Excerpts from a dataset
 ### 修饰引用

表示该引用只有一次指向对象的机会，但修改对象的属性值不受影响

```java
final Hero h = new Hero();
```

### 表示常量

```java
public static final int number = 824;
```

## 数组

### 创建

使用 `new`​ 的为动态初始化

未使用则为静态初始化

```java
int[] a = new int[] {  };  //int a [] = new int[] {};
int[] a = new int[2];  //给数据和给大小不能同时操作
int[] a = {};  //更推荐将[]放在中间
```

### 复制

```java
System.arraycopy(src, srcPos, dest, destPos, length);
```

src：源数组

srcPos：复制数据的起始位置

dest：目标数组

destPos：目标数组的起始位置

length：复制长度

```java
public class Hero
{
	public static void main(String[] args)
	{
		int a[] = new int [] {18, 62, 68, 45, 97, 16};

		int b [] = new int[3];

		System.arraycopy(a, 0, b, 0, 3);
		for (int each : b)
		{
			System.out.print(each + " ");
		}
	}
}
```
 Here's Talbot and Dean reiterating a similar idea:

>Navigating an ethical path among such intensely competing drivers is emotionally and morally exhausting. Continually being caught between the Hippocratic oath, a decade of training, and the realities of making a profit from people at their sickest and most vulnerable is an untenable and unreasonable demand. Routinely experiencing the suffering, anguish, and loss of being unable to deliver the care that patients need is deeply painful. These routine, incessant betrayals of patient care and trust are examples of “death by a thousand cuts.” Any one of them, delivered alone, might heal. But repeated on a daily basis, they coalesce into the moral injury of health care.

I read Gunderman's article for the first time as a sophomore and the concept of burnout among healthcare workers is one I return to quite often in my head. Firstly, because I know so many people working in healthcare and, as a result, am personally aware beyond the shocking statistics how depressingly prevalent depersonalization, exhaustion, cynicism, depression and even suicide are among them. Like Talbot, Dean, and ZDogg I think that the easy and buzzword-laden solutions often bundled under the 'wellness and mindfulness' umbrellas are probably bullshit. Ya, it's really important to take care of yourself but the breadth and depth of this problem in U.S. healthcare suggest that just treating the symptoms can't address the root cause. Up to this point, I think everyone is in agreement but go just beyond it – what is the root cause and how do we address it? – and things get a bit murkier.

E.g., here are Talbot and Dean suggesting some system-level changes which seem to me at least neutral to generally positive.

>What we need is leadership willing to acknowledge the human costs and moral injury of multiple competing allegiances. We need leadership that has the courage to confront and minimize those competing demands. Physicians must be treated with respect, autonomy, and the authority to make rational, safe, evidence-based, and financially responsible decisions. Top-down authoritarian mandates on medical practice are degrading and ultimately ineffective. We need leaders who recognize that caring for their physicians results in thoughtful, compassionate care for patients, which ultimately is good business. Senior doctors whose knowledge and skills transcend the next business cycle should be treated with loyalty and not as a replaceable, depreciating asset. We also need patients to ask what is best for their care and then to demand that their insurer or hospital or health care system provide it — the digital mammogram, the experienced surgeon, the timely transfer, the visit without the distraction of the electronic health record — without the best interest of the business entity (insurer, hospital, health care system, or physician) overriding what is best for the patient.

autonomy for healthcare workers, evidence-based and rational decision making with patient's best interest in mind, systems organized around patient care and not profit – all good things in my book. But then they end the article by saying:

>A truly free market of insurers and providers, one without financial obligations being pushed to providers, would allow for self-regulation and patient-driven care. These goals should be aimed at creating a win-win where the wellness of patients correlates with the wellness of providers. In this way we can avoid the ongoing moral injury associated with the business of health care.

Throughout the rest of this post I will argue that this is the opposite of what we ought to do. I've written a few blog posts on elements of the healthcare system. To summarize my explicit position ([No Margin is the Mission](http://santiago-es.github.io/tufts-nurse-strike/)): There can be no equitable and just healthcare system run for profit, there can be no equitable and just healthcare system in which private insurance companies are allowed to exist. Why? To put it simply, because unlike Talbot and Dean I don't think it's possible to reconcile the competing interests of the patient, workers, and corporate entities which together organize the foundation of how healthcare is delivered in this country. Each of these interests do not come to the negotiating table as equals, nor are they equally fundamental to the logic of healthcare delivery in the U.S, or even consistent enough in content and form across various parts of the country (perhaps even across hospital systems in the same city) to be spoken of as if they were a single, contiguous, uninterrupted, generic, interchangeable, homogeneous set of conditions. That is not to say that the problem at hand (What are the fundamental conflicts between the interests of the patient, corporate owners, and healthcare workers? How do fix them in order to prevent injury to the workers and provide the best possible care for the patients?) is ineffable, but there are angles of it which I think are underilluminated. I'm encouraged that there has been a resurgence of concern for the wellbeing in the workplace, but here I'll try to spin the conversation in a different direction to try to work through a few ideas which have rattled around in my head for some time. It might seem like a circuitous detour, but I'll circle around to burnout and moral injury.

• **Task instructions**
The answer must consist solely of the lines from the first line of the data to the line holding "injury of health care.", each given again exactly.

• **Result for this exercise**
 ### 修饰引用

表示该引用只有一次指向对象的机会，但修改对象的属性值不受影响

```java
final Hero h = new Hero();
```

### 表示常量

```java
public static final int number = 824;
```

## 数组

### 创建

使用 `new`​ 的为动态初始化

未使用则为静态初始化

```java
int[] a = new int[] {  };  //int a [] = new int[] {};
int[] a = new int[2];  //给数据和给大小不能同时操作
int[] a = {};  //更推荐将[]放在中间
```

### 复制

```java
System.arraycopy(src, srcPos, dest, destPos, length);
```

src：源数组

srcPos：复制数据的起始位置

dest：目标数组

destPos：目标数组的起始位置

length：复制长度

```java
public class Hero
{
	public static void main(String[] args)
	{
		int a[] = new int [] {18, 62, 68, 45, 97, 16};

		int b [] = new int[3];

		System.arraycopy(a, 0, b, 0, 3);
		for (int each : b)
		{
			System.out.print(each + " ");
		}
	}
}
```
 Here's Talbot and Dean reiterating a similar idea:

>Navigating an ethical path among such intensely competing drivers is emotionally and morally exhausting. Continually being caught between the Hippocratic oath, a decade of training, and the realities of making a profit from people at their sickest and most vulnerable is an untenable and unreasonable demand. Routinely experiencing the suffering, anguish, and loss of being unable to deliver the care that patients need is deeply painful. These routine, incessant betrayals of patient care and trust are examples of “death by a thousand cuts.” Any one of them, delivered alone, might heal. But repeated on a daily basis, they coalesce into the moral injury of health care.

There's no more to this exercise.